Kavet and Robin were both big childhood fans of the TV drama Emergency!, and asked the casting staff to try to get Robert Fuller, who played Dr. Kelly Brackett on the show, to voice the doctor on the movie-within-a-TV-episode The Other Side of Darkness. Fuller agreed, and Robin's wife Anna (also a fan of Emergency!) played opposite him as the voice of the patient.

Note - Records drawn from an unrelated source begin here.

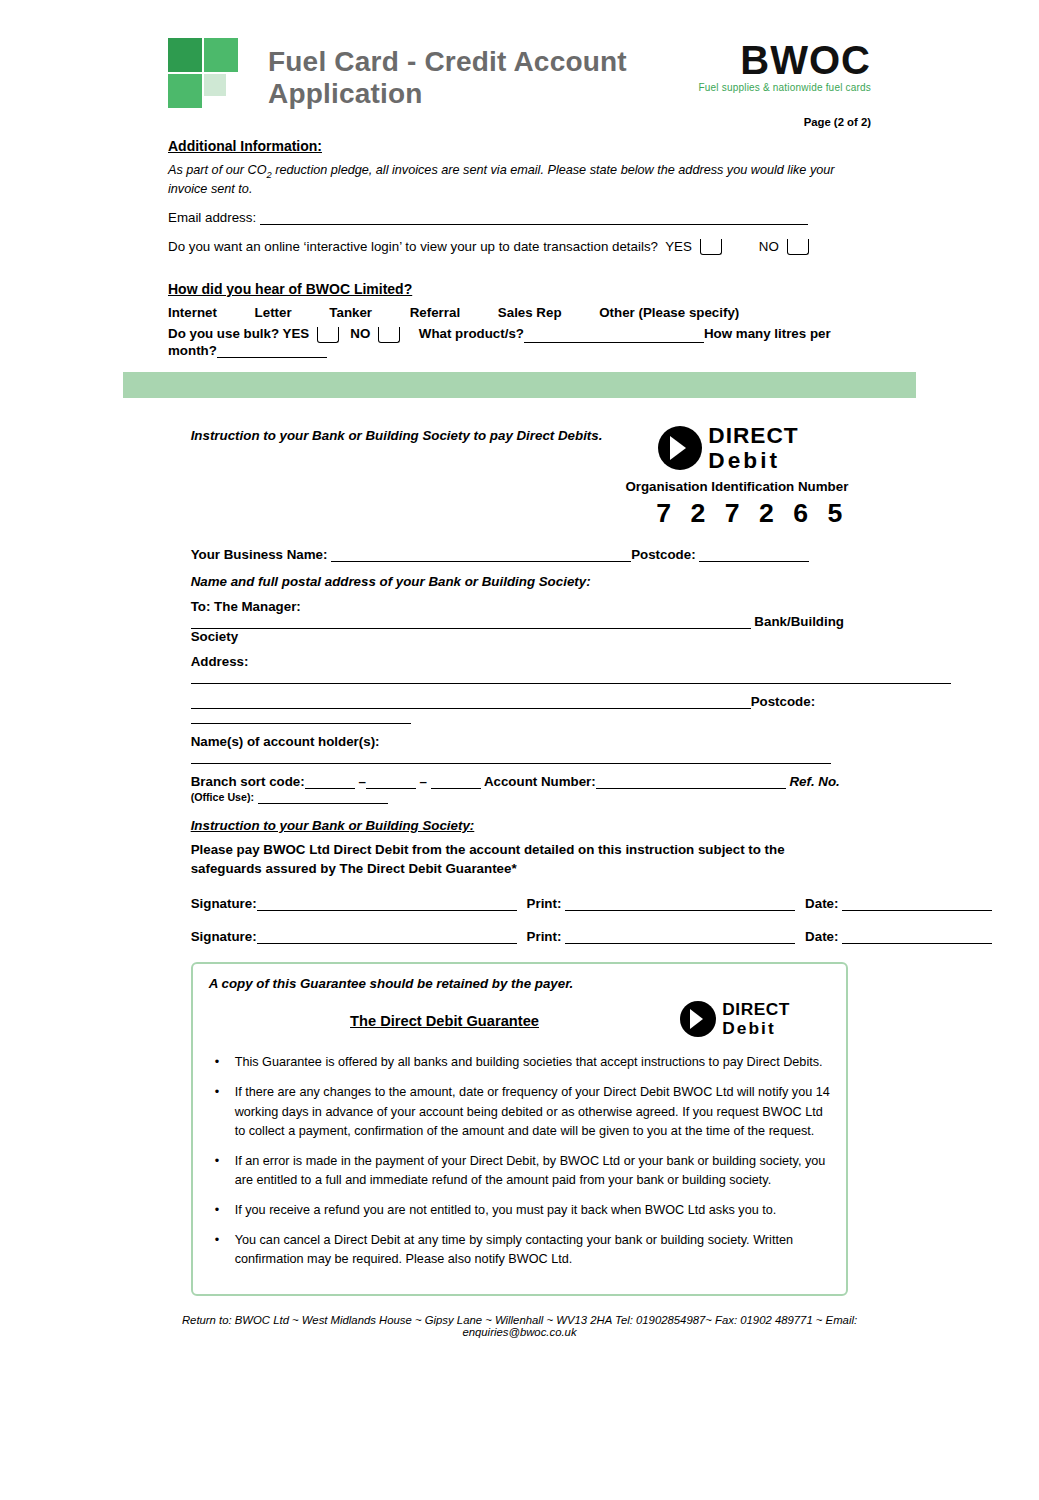Fuel Card - Credit Account Application
BWOC
Fuel supplies & nationwide fuel cards
Page (2 of 2)
Additional Information:
As part of our CO2 reduction pledge, all invoices are sent via email. Please state below the address you would like your invoice sent to.
Email address:
Do you want an online ‘interactive login’ to view your up to date transaction details? YES NO
How did you hear of BWOC Limited?
Internet Letter Tanker Referral Sales Rep Other (Please specify)
Do you use bulk? YES NO What product/s? How many litres per month?
Instruction to your Bank or Building Society to pay Direct Debits.
DIRECT
Debit
Organisation Identification Number
7 2 7 2 6 5
Your Business Name: Postcode:
Name and full postal address of your Bank or Building Society:
To: The Manager: Bank/Building Society
Address:
Postcode:
Name(s) of account holder(s):
Branch sort code: – – Account Number: Ref. No. (Office Use):
Instruction to your Bank or Building Society:
Please pay BWOC Ltd Direct Debit from the account detailed on this instruction subject to the safeguards assured by The Direct Debit Guarantee*
Signature: Print: Date:
Signature: Print: Date:
A copy of this Guarantee should be retained by the payer.
The Direct Debit Guarantee
DIRECT
Debit
This Guarantee is offered by all banks and building societies that accept instructions to pay Direct Debits.
If there are any changes to the amount, date or frequency of your Direct Debit BWOC Ltd will notify you 14 working days in advance of your account being debited or as otherwise agreed. If you request BWOC Ltd to collect a payment, confirmation of the amount and date will be given to you at the time of the request.
If an error is made in the payment of your Direct Debit, by BWOC Ltd or your bank or building society, you are entitled to a full and immediate refund of the amount paid from your bank or building society.
If you receive a refund you are not entitled to, you must pay it back when BWOC Ltd asks you to.
You can cancel a Direct Debit at any time by simply contacting your bank or building society. Written confirmation may be required. Please also notify BWOC Ltd.
Return to: BWOC Ltd ~ West Midlands House ~ Gipsy Lane ~ Willenhall ~ WV13 2HA Tel: 01902854987~ Fax: 01902 489771 ~ Email: enquiries@bwoc.co.uk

Kramer's trip to the executor was originally much longer, but some scenes, such as Kramer navigating across a wet floor to get to the elevator, were cut before broadcast.

== Critical reception ==
David Sims of The A.V. Club wrote, "Things are pretty disconnected in this episode, although Kramer, Jerry and Elaine all sorta come together by the end (just for a cheap, quick gag, but it's a decent one)... Elaine's romance with Vincent (played, oh so briefly, by a young Danny Strong) is more fun, although as a Phantom of the Opera spoof it feels very stale... But I like the communication that goes on between them through the video aisles and Vincent's battle for artistic supremacy with the more middle-of-the-road Gene ..."

Nick Suss wrote for the site StoriesHouse, "Like most episodes of Seinfeld, The Comeback wove four plots together seamlessly while connecting each of them with conversation. The episode was witty, silly, poignant and above all else laden with quotes."